Otra objeción posible a la verdadera naturaleza del espíritu de la transición es que no consistía en una deliberada y predominante voluntad de dividir el país en 17 tipos distintos de ciudadanos, sino que su esencia, su verdadera naturaleza, era el consenso. Ha triunfado con creces esa idea salomónica de que la transición consistió en contentar a ambos lados del espectro político, dividido éste entre derecha e izquierda, siendo así la federalización de facto del país una cesión a esta última. Pero lo cierto es que muchas otras cosas hubieran contentado más a esa amalgama ideológica de la no-derecha. Por ejemplo una jefatura del estado electa periódicamente o un laicismo pleno que alejara la influencia religiosa del espacio público y de las escuelas (y no, no es menor la relación de la izquierda con la iglesia).
La búsqueda racional de la igualdad que hace el marxismo está en las antípodas de la búsqueda emocional de la diferencia y singularidad que hace el nacionalismo. (Aunque la insistencia en esta mezcla ha tenido un cocimiento desolador desde entonces).
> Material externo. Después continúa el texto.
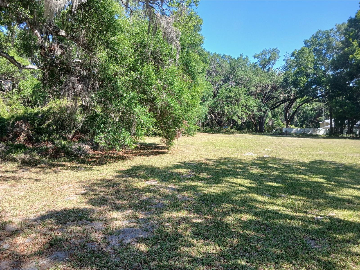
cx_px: 180
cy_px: 135
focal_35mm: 26
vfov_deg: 53.1
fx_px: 270
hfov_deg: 67.3
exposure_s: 1/214
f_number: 1.8
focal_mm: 3.98
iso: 20
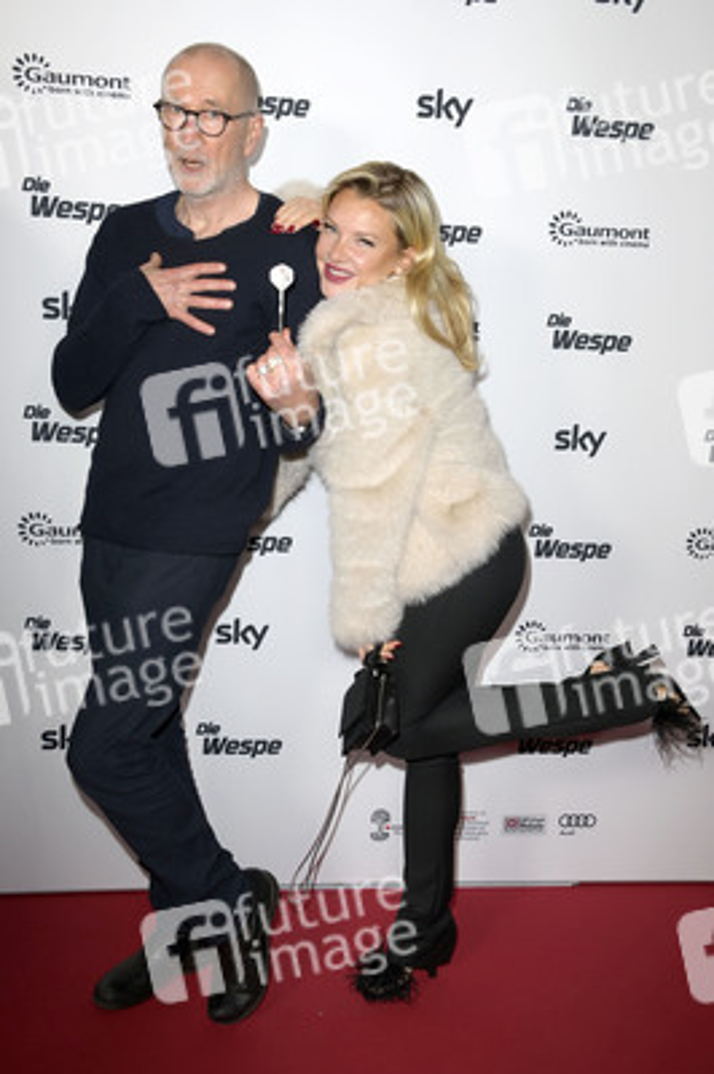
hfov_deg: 31.8
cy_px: 537
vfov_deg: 46.4
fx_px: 1252
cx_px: 357
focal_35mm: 42
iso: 400
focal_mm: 42
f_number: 5.6
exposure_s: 1/250
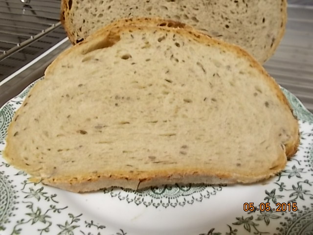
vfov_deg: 46.8
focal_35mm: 30
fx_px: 271
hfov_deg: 60.0
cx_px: 156
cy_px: 118
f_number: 3.4
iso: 200
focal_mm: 5.3
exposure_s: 1/5
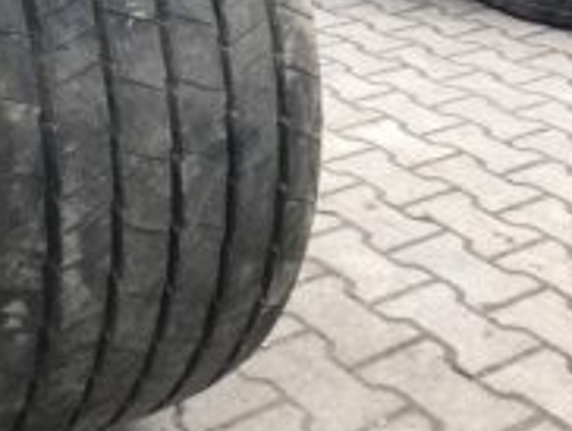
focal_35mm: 66
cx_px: 57
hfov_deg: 28.2
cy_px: 80
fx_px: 1092
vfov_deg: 22.0
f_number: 1.8
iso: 32
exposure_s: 1/120
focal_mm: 3.99
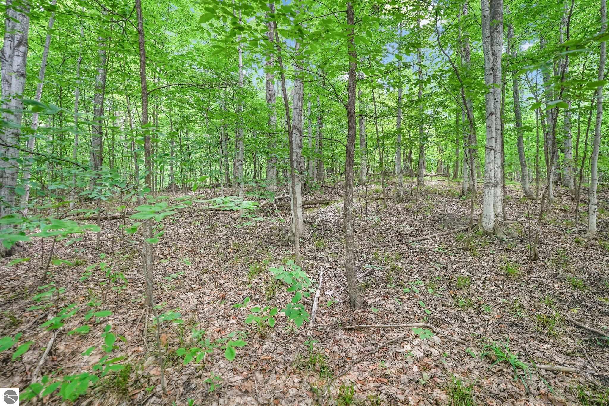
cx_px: 304
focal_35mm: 14
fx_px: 237
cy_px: 203
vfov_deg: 81.3
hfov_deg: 104.2
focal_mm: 14
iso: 200
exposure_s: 1/200
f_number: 2.8
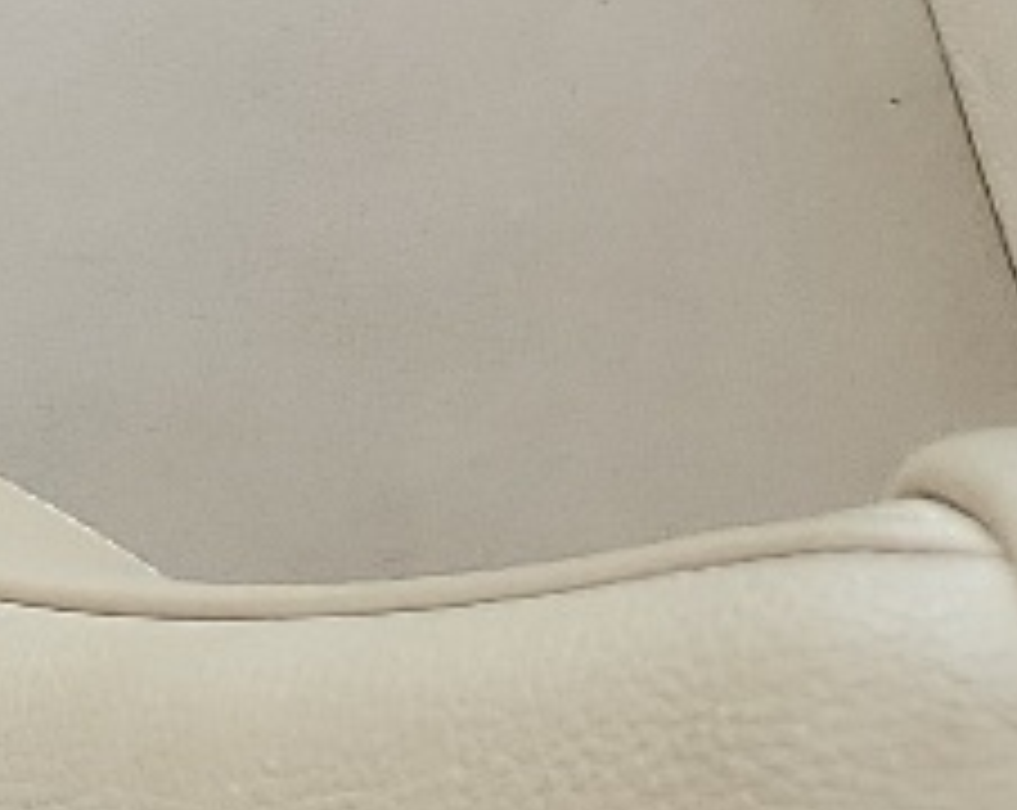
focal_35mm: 180
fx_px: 5409
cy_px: -639
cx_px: -1863
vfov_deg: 8.3
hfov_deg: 9.0
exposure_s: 1/227
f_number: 1.5
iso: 50
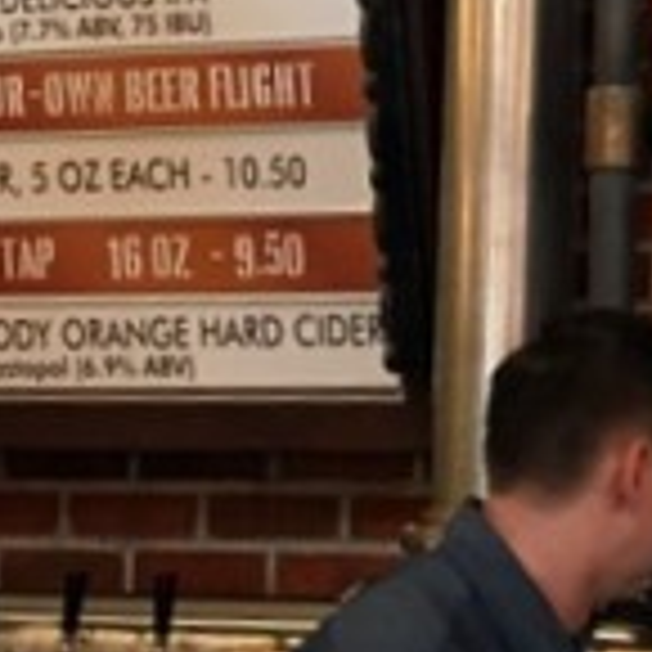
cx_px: 1124
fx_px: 2642
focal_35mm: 124
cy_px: 133
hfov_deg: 12.9
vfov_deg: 14.0
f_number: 2.2
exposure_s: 1/15
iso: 80
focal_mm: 4.15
No, no se trataba de una cesión a la izquierda. Se trataba de una cesión al nacionalismo, a un quinto de la población, por cierto representado en unas élites bastante beatón-conservadoras. Sin olvidar que el espíritu de la transición elaboró además una ley electoral que tiene desde entonces secuestrada la verdadera voluntad popular en favor de ese quinto de la población.
Fue pues la cesión a unas élites por parte de una élite la que cocinó en una habitación la creación de “17 civilidades” sin un sólo amago de consulta directa al respecto. (Y no, el pueblo no votó sus referéndums de autonomía de manera honesta, votó a posteriori tener los derechos otorgados a vascos, catalanes y gallegos a priori sin una sola consulta directa sobre la estructura territorial del Estado).
Y así llegamos al día de hoy con esas 17 “civilidades”. Una huella profunda y sedimentada (diríase que hasta fosilizada) en la vida cotidiana de las personas, separadas entre sí por 17 agravios y desagravios comparativos diarios. Esa es la cara que se contempla del espíritu de la transición cuando se descubre la capucha… y al hacerlo perfila una amplia sonrisa. Sabe el espíritu de la transición que el Gobierno sigue honrando su memoria negando un referéndum directo sobre el modelo territorial y condicionando al país para satisfacer a un quinto-cuarto de la población.